Likewise, the nonprofit Western Carolina Community Action, which administers 646 Section 8 vouchers in Transylvania and Henderson counties, hasn’t seen the number of vouchers it’s allotted change significantly since 1998, even as it’s faced a declining budget and rising demand.
“It takes people to help people, and we are nearing the point of not being able to help as many simply because we do not have the necessary staff to do all that is required by HUD,” director Sheryl Fortune wrote in an email to Carolina Public Press this summer.
That assessment makes sense to Crystal Holder, manager of the Madison County Housing Authority, which oversees 40 public housing units. She’s worked there for over 17 years, and in that time, she said, funding cuts worsened an already dire situation.
This, she said, is where the official numbers can be deceiving. On paper, for example, the authority also has 191 Section 8 vouchers to help out local residents.
But the reality, Holder said, is that with the funding the authority has available, they can only give out 160 to 165 vouchers.
“The expectation is we should be able to supply immediate housing and pay for it all,” Holder said. “On our Section 8 program, we have such a waiting list that if folks apply today, we probably couldn’t get to them for 12 months.”

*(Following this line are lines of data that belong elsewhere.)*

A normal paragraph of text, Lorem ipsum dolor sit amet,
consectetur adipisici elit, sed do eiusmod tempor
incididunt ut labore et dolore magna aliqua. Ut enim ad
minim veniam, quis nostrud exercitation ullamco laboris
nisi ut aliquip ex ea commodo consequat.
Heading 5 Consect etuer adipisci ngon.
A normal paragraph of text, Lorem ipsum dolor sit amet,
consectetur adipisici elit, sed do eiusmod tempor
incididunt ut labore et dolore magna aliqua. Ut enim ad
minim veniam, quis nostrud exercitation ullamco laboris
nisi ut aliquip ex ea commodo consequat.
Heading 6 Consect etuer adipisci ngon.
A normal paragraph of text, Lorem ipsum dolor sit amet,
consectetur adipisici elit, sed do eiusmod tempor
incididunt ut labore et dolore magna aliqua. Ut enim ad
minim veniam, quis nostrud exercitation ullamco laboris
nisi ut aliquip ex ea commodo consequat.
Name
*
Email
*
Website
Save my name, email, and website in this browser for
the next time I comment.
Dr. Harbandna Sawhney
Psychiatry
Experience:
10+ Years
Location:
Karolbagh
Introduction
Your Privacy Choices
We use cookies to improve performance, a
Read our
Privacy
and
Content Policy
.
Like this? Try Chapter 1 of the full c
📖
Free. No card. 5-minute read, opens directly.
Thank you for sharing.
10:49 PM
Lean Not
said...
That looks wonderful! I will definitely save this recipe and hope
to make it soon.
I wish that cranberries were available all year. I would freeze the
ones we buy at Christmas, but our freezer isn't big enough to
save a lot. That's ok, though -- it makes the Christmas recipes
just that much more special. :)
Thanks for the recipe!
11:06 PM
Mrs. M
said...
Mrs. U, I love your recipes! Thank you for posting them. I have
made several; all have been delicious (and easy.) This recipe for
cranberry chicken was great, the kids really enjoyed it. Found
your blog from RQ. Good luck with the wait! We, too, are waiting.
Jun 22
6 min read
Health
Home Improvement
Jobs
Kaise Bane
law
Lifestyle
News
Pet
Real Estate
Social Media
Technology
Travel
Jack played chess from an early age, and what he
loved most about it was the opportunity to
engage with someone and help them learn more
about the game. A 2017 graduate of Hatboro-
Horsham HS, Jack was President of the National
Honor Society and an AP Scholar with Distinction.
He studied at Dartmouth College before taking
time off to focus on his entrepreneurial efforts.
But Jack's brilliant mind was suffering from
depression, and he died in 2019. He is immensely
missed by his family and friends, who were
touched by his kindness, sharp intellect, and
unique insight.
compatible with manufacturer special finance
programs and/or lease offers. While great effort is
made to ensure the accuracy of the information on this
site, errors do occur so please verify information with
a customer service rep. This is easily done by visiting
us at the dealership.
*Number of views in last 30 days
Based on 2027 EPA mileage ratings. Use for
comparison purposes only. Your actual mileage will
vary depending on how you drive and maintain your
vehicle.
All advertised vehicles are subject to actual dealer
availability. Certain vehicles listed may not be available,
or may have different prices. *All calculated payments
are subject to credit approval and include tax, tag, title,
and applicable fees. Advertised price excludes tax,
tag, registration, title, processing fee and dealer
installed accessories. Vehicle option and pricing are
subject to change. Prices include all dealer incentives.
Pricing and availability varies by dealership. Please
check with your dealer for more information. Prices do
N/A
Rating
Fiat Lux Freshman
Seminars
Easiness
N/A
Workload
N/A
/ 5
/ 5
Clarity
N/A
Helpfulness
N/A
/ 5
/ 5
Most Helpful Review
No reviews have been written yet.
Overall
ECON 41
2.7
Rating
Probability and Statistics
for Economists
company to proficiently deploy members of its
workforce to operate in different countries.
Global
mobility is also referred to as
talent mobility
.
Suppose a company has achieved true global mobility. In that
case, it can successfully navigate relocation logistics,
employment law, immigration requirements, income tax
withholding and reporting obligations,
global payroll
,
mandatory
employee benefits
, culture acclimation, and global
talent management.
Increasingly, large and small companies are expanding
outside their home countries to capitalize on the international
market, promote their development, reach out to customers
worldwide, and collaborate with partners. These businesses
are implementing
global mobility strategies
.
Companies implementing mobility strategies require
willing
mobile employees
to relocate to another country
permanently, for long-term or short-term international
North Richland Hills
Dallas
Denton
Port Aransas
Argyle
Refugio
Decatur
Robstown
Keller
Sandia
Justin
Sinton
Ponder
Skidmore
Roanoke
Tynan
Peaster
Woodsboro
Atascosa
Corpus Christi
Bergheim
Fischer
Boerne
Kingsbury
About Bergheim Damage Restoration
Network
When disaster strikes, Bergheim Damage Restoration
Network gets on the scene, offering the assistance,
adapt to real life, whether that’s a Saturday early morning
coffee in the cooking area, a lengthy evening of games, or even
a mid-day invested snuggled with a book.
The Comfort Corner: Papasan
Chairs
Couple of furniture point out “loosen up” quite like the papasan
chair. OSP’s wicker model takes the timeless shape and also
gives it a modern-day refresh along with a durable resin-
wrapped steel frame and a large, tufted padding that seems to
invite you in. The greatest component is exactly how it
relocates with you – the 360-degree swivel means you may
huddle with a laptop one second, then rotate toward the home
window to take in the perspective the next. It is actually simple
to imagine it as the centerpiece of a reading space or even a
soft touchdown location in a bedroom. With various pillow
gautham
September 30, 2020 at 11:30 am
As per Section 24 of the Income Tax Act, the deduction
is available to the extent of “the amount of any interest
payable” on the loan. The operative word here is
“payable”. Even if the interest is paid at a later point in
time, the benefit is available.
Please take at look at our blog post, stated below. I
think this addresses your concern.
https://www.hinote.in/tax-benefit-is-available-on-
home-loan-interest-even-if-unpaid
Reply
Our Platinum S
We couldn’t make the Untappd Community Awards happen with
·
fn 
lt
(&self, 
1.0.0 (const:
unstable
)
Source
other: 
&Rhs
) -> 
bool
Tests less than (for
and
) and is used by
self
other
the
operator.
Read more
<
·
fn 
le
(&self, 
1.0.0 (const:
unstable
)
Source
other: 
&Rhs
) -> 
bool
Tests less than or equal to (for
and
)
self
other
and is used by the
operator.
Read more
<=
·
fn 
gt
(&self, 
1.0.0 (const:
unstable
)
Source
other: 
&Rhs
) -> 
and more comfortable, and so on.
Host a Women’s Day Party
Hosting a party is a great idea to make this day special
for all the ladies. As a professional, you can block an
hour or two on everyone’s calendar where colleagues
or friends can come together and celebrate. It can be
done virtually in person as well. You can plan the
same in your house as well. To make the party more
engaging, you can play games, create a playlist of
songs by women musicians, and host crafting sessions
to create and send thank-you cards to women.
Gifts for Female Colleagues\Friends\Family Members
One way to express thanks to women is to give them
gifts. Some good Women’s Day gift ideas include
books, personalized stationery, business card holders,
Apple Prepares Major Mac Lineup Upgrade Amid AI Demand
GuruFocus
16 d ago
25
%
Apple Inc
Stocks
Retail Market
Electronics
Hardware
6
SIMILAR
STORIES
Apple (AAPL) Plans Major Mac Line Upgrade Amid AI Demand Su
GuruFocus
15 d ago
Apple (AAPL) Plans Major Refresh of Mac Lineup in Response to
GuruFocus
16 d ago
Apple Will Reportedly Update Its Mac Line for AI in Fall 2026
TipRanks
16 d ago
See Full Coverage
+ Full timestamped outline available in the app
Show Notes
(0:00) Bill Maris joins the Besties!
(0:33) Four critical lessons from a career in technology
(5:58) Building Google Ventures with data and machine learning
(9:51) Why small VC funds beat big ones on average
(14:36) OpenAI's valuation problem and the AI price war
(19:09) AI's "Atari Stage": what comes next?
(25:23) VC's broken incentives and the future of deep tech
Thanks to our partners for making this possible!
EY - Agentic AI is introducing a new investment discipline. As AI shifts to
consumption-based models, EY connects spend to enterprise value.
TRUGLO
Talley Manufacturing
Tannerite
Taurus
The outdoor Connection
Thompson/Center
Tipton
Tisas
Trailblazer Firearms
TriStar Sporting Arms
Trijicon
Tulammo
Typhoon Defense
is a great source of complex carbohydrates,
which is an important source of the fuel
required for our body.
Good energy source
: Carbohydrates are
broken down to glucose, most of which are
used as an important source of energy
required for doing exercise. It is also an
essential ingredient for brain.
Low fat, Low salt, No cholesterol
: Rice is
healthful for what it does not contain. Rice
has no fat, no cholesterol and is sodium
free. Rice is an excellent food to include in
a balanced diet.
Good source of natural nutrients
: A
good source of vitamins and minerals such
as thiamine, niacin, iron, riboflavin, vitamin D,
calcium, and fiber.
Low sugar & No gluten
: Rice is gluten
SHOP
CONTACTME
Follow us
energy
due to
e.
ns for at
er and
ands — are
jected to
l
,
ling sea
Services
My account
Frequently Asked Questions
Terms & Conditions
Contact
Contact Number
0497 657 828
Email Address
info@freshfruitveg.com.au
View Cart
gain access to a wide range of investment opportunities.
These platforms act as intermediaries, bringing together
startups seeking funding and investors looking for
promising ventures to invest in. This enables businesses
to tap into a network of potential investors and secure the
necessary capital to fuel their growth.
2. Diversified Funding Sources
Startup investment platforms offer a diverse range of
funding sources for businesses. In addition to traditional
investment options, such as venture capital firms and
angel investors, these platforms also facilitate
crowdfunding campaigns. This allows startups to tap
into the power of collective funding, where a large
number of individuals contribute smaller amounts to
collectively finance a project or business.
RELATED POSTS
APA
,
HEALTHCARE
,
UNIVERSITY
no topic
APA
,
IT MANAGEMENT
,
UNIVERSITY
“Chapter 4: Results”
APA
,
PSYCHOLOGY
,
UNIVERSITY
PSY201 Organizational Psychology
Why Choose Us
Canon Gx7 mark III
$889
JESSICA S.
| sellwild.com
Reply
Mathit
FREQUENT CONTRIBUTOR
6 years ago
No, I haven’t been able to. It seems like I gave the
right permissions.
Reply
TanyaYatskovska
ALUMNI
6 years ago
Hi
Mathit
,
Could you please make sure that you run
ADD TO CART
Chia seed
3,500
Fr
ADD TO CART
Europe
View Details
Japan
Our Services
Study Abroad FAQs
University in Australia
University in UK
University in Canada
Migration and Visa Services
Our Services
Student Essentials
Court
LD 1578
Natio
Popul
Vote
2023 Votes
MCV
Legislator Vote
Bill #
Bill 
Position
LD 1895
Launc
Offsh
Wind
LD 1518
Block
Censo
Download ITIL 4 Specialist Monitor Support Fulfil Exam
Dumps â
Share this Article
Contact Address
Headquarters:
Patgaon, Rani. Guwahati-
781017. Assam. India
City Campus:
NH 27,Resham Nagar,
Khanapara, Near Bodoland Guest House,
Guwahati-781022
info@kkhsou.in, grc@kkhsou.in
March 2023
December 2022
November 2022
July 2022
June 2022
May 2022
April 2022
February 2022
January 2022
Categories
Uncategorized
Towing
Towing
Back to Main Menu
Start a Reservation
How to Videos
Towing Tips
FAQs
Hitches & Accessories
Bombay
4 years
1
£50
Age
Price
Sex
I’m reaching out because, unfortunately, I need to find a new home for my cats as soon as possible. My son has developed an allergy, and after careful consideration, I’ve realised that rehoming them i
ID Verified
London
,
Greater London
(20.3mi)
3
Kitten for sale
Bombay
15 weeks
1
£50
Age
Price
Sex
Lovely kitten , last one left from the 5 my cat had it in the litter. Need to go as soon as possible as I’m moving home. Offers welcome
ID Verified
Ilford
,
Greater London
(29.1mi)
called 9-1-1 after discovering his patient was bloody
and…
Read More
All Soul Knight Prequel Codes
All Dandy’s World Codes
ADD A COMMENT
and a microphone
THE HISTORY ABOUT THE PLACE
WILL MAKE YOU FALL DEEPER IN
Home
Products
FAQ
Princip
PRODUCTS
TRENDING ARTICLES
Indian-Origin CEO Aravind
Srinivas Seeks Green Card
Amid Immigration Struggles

At the same time the organization has “seen a major decrease” in funding, Holder added.
“We’re totally funded by the department of Housing and Urban Development, so our budget’s related to their budget,” Janelle King, the Madison County authority’s director, said. “Bottom line is: it’s Congress.”
At the same time, “with the recession, folks have really seen hard times, and the demand has dramatically increased,” she added, noting that there’s so many applicants that there’s a yearlong waiting list for Section 8 vouchers, and many people simply don’t complete the application because they can’t afford to wait that long.
While not attracting quite the same attention as Asheville, Madison’s faced some of the same issues. During the five years elapsed, King notes, Madison has seen a spike in rental costs, especially as the number of college students in the area has expanded but housing stock hasn’t kept up.
“The county as a whole has a real rental housing shortage,” she said. “The college here has really affected the affordability of low-income housing. I’ve been here 15 years and when I started, the cost of a two-bedroom was $250 and now people are expecting $750 or $800 a month for the same unit. It’s simply because if they rent to a low-income person, it knocks them out of renting to college students who have more resources to pay a higher rent.”
Some other organizations have managed to weather the cuts reasonably well, like the Murphy Housing Authority, which oversees 84 units of public housing in two developments built in 1963 and 1972.
“It’s been such a little difference that it’s not really affected us greatly,” manager Lea Scroggs, who’s worked with the authority for 17 years, said of the cuts. “We’re very frugal, and we’re very careful.”
Nonetheless, she said, the issues continue to mount as industries leave the mountains of WNC, an area already hurting for jobs.
“Basically, it’s jobs,” she said, as the lack of employment and the departure of higher-paying manufacturing drives leave locals looking for a place to live. “Around here with the area it’s industry: we’ve had several plants close. It’s been going on longer than five years, but it’s really trickled down during the last five years.”
“I have more applications now than I’ve probably ever had,” Scroggs noted. “The last six months seem to be even worse. That’s because the local rentals have skyrocketed. People can’t find affordable places to rent.”